Rexaul Karim Siddique, an English teacher at the University of Rajshani, was killed by Islamic State for having “called out for atheism” two days before Mannan’s death. Earlier that month Nazimuddin Samad, an atheist blogger, was murdered near the University of Jagannath where he was studying law. In total, according to Champa Patel, the head of Amnesyt Internationa in southern Asia, four murders have been counted in a single month.

These murders are one of the signs of the tension that reigns between the followers of political Islam and the others: often young people and students, atheists, or advocates of a moderate Islam and a secular State. There is currently a separation of State and Islam in Bangladesh but it is regularly challenged. For instance, a statue depicting justice as a Greek goddess, which was erected in front of the Supreme Court in the capital Dacca, was dismantled in May 2017 under pressure from militant Islamists. Although it was admittedly put up again a few days later, it was placed in a location were allegedly no one would see it.

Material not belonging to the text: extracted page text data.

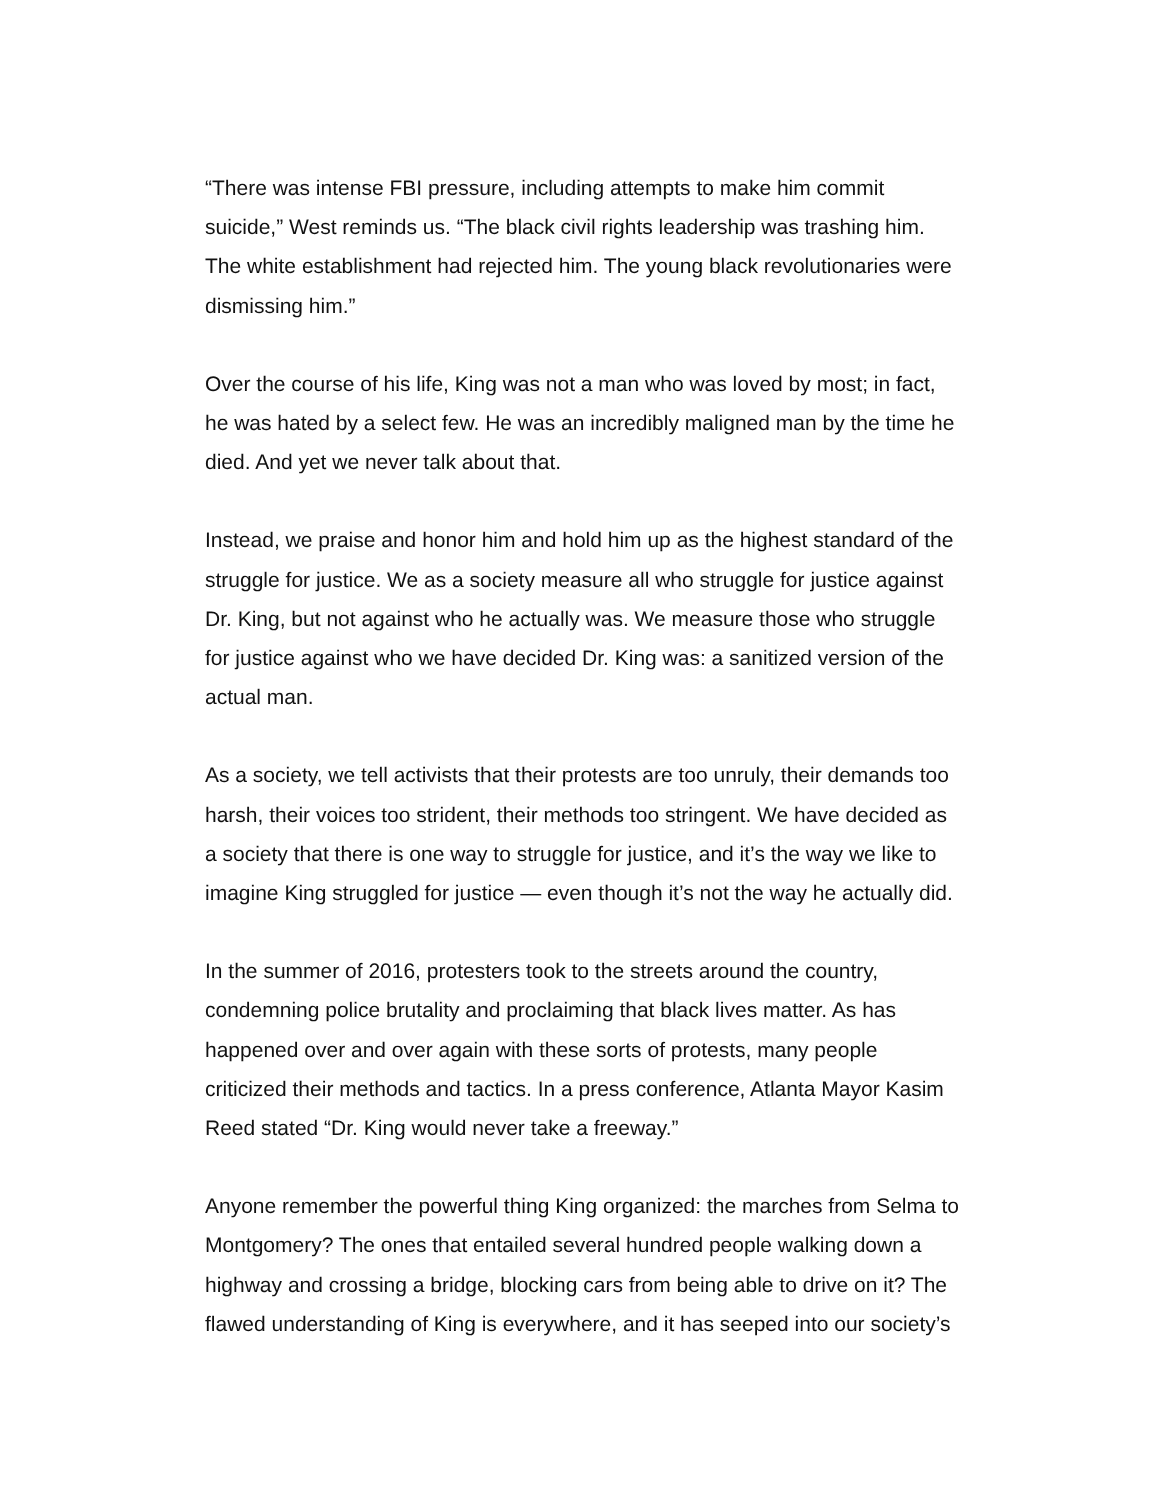“There was intense FBI pressure, including attempts to make him commit
suicide,” West reminds us. “The black civil rights leadership was trashing him.
The white establishment had rejected him. The young black revolutionaries were
dismissing him.”
Over the course of his life, King was not a man who was loved by most; in fact,
he was hated by a select few. He was an incredibly maligned man by the time he
died. And yet we never talk about that.
Instead, we praise and honor him and hold him up as the highest standard of the
struggle for justice. We as a society measure all who struggle for justice against
Dr. King, but not against who he actually was. We measure those who struggle
for justice against who we have decided Dr. King was: a sanitized version of the
actual man.
As a society, we tell activists that their protests are too unruly, their demands too
harsh, their voices too strident, their methods too stringent. We have decided as
a society that there is one way to struggle for justice, and it’s the way we like to
imagine King struggled for justice — even though it’s not the way he actually did.
In the summer of 2016, protesters took to the streets around the country,
condemning police brutality and proclaiming that black lives matter. As has
happened over and over again with these sorts of protests, many people
criticized their methods and tactics. In a press conference, Atlanta Mayor Kasim
Reed stated “Dr. King would never take a freeway.”
Anyone remember the powerful thing King organized: the marches from Selma to
Montgomery? The ones that entailed several hundred people walking down a
highway and crossing a bridge, blocking cars from being able to drive on it? The
flawed understanding of King is everywhere, and it has seeped into our society’s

The impossible separation of State and religion

Throughout the whole of February in 2013, at the time of the demonstrations on Shahbag Square, up to 500,000 protested for the death penalty to be given to Abdul Quader Molla, rather than life imprisonment as was decided by the judge. Molla had been accused of multiple war crimes committed during the War of Independence in 1971. Some of the demonstrators also called for a ban on Jamaat-e-Islami, the country’s main Islamic party of which Molla was one of the leaders.

Jamaat-e-Islami organised a counter-demonstration in response to protest against these attacks and against the death sentence of Delwar Hossain Sayeedi, the party’s second in command. This sentence was perceived by Islamic fundamentalists as unjust and motivated by political objectives. The violent confrontations that followed, by both proponents and opponents of fundamental Islam, and by the law enforcement agencies caused nearly 60 deaths.

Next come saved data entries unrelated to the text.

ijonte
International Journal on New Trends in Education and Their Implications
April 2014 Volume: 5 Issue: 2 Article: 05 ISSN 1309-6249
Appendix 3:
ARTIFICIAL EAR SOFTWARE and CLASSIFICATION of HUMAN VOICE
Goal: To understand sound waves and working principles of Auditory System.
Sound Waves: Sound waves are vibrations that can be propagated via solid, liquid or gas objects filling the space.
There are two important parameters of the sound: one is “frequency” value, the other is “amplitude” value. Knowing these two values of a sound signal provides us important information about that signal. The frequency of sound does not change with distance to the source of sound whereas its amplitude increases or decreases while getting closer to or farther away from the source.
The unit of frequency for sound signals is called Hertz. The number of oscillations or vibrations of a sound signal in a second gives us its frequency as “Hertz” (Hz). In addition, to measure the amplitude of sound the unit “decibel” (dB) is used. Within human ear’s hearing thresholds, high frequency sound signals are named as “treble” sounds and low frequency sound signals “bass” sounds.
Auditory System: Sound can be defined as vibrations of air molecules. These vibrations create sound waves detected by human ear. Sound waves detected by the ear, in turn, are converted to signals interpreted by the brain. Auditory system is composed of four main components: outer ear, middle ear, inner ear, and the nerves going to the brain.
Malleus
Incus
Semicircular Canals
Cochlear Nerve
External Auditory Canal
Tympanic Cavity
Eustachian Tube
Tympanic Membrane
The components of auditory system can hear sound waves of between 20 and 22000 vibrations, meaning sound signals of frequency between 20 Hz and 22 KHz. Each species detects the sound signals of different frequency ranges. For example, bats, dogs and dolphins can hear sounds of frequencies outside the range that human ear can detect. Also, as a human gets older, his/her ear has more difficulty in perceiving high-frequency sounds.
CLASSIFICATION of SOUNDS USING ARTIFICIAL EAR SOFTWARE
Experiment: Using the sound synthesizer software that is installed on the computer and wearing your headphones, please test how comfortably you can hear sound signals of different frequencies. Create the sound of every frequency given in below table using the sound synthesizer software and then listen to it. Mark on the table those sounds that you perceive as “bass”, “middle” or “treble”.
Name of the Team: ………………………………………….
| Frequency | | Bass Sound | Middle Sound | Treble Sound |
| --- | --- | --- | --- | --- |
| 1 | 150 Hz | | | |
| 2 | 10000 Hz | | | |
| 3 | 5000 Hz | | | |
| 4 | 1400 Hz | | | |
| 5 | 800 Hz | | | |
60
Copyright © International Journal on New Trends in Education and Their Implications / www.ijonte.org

Going completely against the principle of the separation of politics and religious forces in Bangladesh, the ruling Awami league, animated by an electoral strategy, shows itself to be leaning more and more towards Islamic fundamentalism. This explains that such fundamentalists increasingly have the feeling that they can kill with total impunity it was reported by the BBC.

A hit list

Islamic extremists even wish to extend their battle abroad. They have published a hit list of some 84 people, among which nine live in the United Kingdom, eight in Germany, two in the United States, one in Canada, and one in Sweden. The list was circulated by Ansarullah Bangla Team, or Ansar Bangla, one of the most active terrorist groups in Bangladesh, according to Ajit Kumar Singh, a researcher and expert in terrorism.